+++ EXTRACTED MATERIAL

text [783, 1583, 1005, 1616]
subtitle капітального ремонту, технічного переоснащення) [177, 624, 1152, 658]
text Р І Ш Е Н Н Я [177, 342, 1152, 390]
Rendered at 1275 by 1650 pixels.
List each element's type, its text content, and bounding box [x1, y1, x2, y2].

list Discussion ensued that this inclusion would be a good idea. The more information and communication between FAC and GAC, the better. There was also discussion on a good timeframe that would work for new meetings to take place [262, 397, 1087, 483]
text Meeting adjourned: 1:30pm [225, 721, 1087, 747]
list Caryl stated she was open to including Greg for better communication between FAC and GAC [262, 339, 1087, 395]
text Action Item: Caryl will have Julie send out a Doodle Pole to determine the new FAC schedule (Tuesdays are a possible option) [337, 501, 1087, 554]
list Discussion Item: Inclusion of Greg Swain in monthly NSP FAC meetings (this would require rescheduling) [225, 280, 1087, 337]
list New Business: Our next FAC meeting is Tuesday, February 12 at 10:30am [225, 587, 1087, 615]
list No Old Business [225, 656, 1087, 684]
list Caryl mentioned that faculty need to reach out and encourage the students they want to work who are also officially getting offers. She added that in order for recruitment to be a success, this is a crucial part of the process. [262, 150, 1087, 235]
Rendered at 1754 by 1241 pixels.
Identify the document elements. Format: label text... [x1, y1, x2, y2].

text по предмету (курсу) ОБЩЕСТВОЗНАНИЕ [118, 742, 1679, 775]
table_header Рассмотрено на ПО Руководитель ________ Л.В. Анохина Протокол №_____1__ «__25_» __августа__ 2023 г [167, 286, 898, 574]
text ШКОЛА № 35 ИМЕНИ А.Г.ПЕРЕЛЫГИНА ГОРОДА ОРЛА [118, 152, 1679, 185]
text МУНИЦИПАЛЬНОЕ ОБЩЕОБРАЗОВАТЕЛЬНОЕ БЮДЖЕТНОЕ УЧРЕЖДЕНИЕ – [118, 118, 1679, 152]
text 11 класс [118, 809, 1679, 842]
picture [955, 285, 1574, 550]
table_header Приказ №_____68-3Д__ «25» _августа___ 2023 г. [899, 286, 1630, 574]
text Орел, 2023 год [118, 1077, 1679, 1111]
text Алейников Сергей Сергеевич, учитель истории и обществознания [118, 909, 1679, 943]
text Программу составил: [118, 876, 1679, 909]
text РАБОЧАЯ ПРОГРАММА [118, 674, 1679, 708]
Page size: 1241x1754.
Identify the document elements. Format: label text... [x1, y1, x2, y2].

++++++

## BRIEF:
For every line of the records above that holds the word "pixels", count one, and state the total only.

## ANSWER:
2